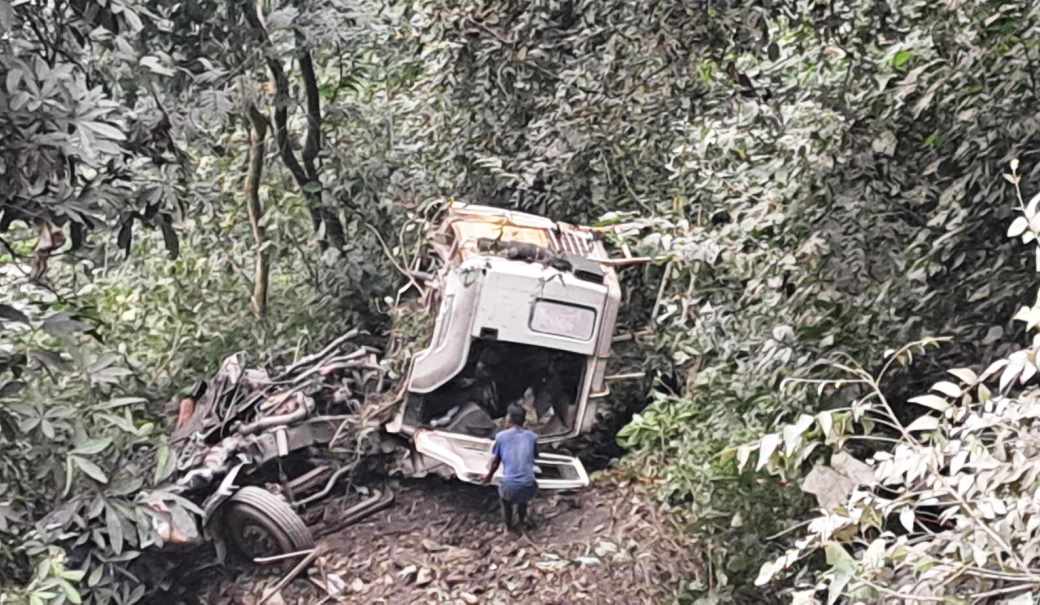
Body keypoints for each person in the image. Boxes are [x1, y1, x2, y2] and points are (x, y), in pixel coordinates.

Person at [483, 404, 538, 532]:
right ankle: (522, 521)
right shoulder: (532, 437)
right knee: (523, 496)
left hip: (510, 488)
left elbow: (495, 463)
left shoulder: (501, 437)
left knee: (506, 500)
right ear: (524, 420)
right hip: (529, 487)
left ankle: (508, 526)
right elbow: (534, 456)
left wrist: (488, 477)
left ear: (509, 418)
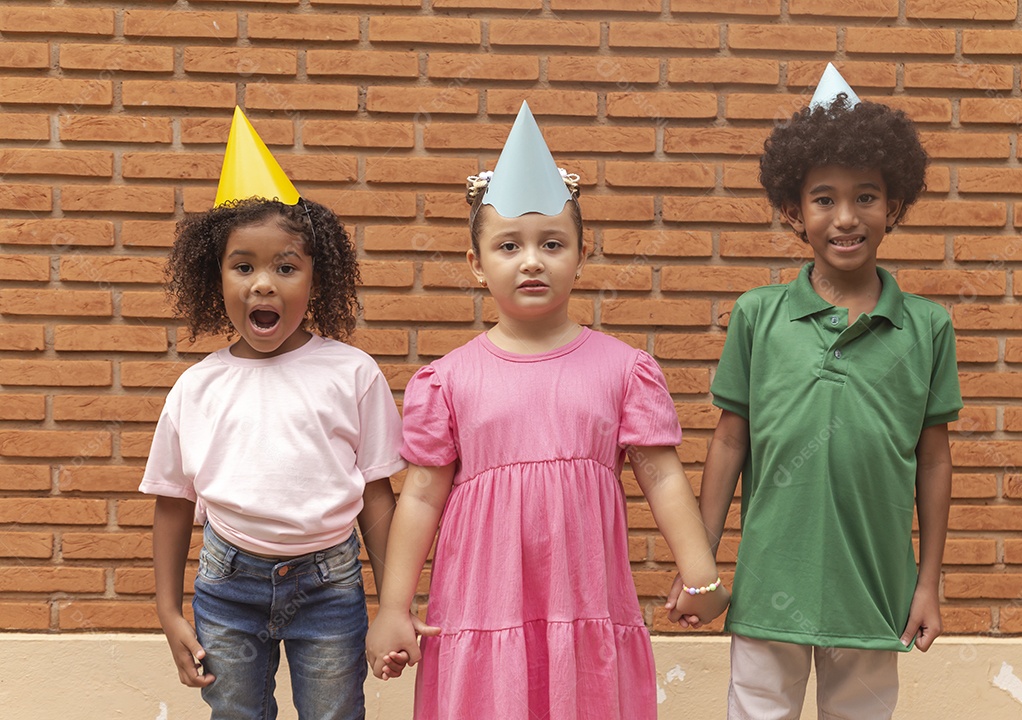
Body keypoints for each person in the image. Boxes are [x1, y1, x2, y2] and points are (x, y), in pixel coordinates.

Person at [364, 102, 729, 719]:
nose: (532, 259)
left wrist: (702, 574)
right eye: (510, 245)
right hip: (482, 603)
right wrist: (394, 609)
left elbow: (662, 475)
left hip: (584, 596)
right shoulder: (447, 380)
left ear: (581, 256)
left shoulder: (623, 369)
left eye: (552, 243)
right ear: (478, 265)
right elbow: (422, 496)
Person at [667, 64, 963, 719]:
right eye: (824, 198)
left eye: (867, 196)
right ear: (793, 212)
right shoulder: (758, 316)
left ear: (895, 206)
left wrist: (928, 584)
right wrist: (701, 566)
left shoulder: (928, 327)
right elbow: (728, 441)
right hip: (772, 581)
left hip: (875, 585)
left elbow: (935, 460)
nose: (846, 217)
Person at [140, 107, 406, 719]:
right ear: (218, 277)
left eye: (286, 267)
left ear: (318, 278)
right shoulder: (196, 388)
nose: (264, 284)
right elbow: (173, 500)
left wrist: (395, 603)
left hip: (331, 583)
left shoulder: (352, 372)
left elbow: (377, 494)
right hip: (226, 583)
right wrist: (168, 611)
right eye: (244, 266)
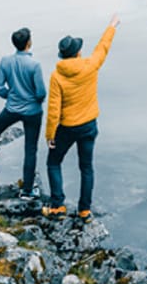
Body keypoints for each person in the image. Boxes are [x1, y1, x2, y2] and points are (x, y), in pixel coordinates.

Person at [42, 13, 119, 219]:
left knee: (53, 163)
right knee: (86, 167)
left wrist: (50, 135)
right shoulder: (90, 66)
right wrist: (112, 26)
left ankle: (57, 205)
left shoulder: (56, 76)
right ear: (78, 53)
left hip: (66, 128)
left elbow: (53, 109)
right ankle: (84, 209)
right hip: (88, 126)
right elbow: (103, 48)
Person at [0, 27, 47, 194]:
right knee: (30, 149)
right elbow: (41, 93)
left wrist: (10, 96)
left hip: (11, 108)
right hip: (32, 112)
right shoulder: (35, 65)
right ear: (28, 43)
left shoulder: (5, 61)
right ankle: (27, 191)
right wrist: (34, 100)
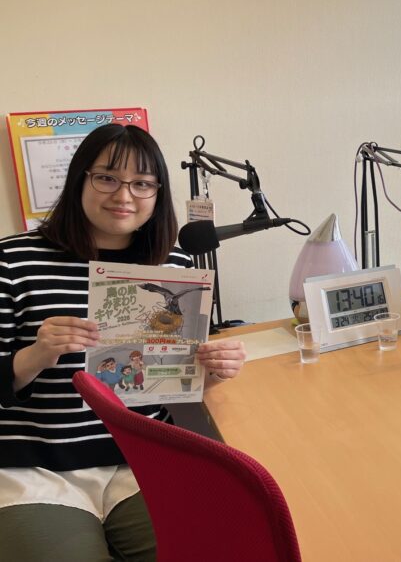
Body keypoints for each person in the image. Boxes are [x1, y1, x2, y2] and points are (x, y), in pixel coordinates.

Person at [0, 124, 247, 560]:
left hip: (141, 455)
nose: (124, 196)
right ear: (80, 179)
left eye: (142, 183)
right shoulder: (13, 260)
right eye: (107, 178)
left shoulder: (173, 265)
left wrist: (212, 370)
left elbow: (174, 381)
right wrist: (35, 355)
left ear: (157, 193)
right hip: (35, 466)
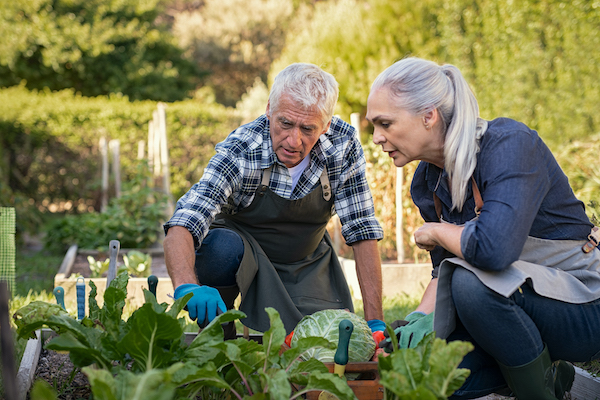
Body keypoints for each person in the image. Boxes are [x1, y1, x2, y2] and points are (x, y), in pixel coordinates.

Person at [366, 56, 600, 399]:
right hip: (512, 307)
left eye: (385, 123)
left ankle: (545, 392)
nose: (376, 138)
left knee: (471, 285)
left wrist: (435, 231)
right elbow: (444, 271)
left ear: (428, 116)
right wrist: (415, 323)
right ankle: (564, 380)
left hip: (583, 304)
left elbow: (493, 249)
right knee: (438, 377)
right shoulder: (427, 181)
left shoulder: (509, 146)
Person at [163, 62, 385, 339]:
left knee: (318, 344)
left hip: (306, 260)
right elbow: (186, 219)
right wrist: (187, 286)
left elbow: (361, 228)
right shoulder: (242, 149)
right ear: (269, 109)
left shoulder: (342, 144)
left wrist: (376, 323)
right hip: (243, 255)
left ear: (326, 125)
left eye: (307, 129)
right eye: (285, 123)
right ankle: (218, 336)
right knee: (219, 249)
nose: (293, 140)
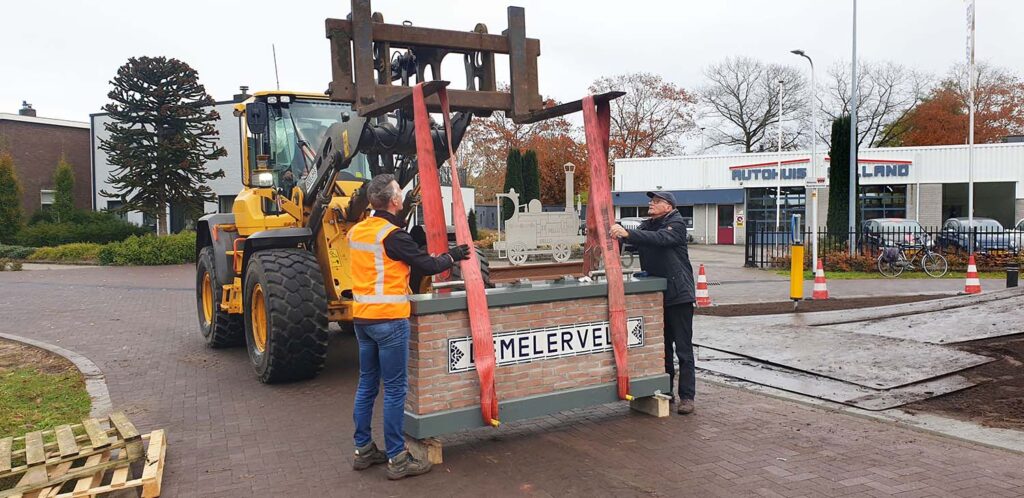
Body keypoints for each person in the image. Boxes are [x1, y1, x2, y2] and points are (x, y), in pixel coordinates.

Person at [348, 174, 470, 479]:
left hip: (362, 320)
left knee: (366, 385)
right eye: (400, 192)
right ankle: (397, 459)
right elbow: (427, 265)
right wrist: (453, 255)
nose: (403, 194)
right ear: (393, 201)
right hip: (389, 320)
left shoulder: (358, 231)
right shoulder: (393, 236)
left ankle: (363, 449)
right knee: (394, 390)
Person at [610, 191, 696, 415]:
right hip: (659, 297)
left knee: (683, 350)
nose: (651, 203)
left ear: (668, 207)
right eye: (651, 200)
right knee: (663, 348)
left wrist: (628, 233)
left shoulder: (676, 225)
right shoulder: (649, 225)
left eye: (656, 201)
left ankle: (687, 397)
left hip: (679, 295)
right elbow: (636, 241)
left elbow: (659, 239)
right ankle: (667, 392)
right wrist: (615, 233)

※ ※ ※

What the task requires
Starting at the line where "left ankle: (687, 397)" appears, write out every line exactly as it stands until the listing ends, and add nothing.

Finished exercise
left ankle: (687, 397)
left hip: (679, 295)
right elbow: (636, 241)
left elbow: (659, 239)
right ankle: (667, 392)
right wrist: (615, 233)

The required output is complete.